> _Assigned task A_: Translate this sentence from the text on manipulative people into Spanish: "A master manipulator will discover your insecurities and use them as a tool against you."
> _Assigned task B_: In the text on manipulative people, what does a manipulative person do to you without hesitation?
> _Assigned task C_: Rewrite the text on manipulative people from "This psychological torment" up to and including "tool against you.", changing "tool" to "weapon".

> _Selected text_:
-------------------------
Number 9 — They Make Fun Of You

Manipulators love power — and they gain power from your insecurities. Sometimes, manipulative people will make unjust critical remarks to put you down and make you feel inferior. They’ll claim it was humor or sarcasm, and when called out, they’ll often turn it around on you — with a remark like, “Can’t you take a joke?”

This psychological torment could revolve around anything ranging from appearance, possessions, experiences, or knowledge. A master manipulator will discover your insecurities and use them as a tool against you.

Number 10 — They Judge You Openly

While some manipulators claim judgment in the form of sarcasm, others openly disregard another’s feelings by attacking them with judgment and criticism. A manipulative person will marginalize, ridicule, and dismiss you without hesitation. By picking on you relentlessly, they can maintain their power over you.
-------------------------
> _Source material_:
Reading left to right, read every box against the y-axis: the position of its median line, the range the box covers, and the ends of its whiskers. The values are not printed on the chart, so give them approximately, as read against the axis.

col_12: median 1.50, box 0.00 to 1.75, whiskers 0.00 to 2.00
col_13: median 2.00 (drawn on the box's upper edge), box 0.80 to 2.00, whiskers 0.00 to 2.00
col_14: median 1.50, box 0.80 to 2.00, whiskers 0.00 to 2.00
-------------------------
> _Written reply A_: Un manipulador experto descubrirá tus inseguridades y las usará como una herramienta en tu contra.

> _Written reply B_: They marginalize, ridicule, and dismiss you.

> _Written reply C_:
This psychological torment could revolve around anything ranging from appearance, possessions, experiences, or knowledge. A master manipulator will discover your insecurities and use them as a weapon against you.